EXTRACT PROVIDED:
• • • • •
This article will evaluate 5 dividend-paying tech stocks to determine if they belong in your portfolio. Sophisticated investors should take advantage of these tech names because they -- and their dividends -- are growing.
Harris Corporation (HRS) has a market cap of $4.42 billion with a price-to-earnings ratio of 7.99. The stock has traded in a 52-week range between $32.68 and $53.39. The stock is currently trading around $37. The company reported second-quarter revenues of $1.67 billion compared to revenues of $1.46 billion in the second quarter of 2010. Second-quarter net income was $134 million compared to net income of $151 million in the second quarter of 2010.
One of HRS’ competitors is the Boeing Company (BA). BA is currently trading around $64 with a market cap of $47.45 billion and a price-to-earnings ratio of 13.51. Boeing pays a dividend which yields 2.6%, versus HRS, whose dividend yields 3.1%.
HRS is an international communications and information technology company that serves the government and private industry. The company has been profitable in each of the last ten years. Over the last five years the company has increased its net income by 136%. The company has also been an above-average dividend-paying company. HRS has paid quarterly dividends since 1982, and has increased its dividend in each of the last five years by a total of 212.5%. The stock price has not performed well this year. Over the last 52 weeks, the stock is down by 17.3%, but it is up by 16.2% over the last three years. The stock is currently in a downward trend, but I believe that the company is solid, and that the stock will eventually rebound. I would not buy this stock now, but would reconsider when it breaks out of its downward trend. I rate HRS as a hold.
• • • • •
EXTRACTED MATERIAL:
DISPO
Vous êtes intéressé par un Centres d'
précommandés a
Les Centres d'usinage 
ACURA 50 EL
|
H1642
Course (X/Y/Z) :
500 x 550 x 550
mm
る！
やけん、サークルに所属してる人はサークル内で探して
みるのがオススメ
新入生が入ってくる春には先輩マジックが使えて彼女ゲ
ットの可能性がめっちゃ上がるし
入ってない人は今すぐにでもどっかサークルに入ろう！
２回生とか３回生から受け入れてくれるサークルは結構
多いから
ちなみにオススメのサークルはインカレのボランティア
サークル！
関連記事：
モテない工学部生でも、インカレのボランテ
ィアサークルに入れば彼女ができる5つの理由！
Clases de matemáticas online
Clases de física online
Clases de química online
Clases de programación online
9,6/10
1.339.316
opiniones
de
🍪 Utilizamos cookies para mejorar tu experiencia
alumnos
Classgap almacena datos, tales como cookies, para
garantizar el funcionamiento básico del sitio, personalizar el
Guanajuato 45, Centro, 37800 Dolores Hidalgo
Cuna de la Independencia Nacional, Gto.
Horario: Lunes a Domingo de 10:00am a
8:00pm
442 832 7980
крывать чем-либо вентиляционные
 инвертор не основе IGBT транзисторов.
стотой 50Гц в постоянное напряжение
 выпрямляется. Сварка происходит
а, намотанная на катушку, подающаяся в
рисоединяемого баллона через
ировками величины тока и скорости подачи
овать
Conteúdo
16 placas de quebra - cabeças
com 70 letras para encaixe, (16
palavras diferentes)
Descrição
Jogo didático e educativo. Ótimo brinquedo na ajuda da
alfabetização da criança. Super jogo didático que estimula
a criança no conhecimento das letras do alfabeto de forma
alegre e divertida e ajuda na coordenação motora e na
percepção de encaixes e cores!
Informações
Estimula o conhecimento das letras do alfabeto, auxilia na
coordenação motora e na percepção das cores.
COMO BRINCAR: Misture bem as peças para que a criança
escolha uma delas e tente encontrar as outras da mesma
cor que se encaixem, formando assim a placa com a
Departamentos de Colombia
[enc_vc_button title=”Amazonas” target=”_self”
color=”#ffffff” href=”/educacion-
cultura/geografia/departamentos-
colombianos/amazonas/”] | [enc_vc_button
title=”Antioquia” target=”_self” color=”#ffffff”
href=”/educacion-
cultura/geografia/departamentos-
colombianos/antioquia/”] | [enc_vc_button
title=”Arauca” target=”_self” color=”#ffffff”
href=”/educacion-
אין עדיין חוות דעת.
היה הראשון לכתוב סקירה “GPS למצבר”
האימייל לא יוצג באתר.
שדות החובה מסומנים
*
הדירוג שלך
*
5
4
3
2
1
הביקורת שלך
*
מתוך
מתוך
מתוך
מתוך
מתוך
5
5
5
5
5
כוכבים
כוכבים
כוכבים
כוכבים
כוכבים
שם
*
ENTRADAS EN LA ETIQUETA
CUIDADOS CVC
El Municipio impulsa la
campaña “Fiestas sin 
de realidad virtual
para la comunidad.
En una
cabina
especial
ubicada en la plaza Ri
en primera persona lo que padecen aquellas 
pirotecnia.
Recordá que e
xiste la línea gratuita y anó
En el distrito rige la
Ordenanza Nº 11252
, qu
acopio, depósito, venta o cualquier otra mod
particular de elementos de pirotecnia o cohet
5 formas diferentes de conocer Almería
• • • • •
ACTIVITY 1: According to the article on Harris Corporation, since what year has HRS paid quarterly dividends?
ACTIVITY 2: List every percentage figure that appears in the article on Harris Corporation.
The entries have no role in this work.

ANSWER BOX 1: Since 1982.

ANSWER BOX 2: 2.6%, 3.1%, 136%, 212.5%, 17.3%, 16.2%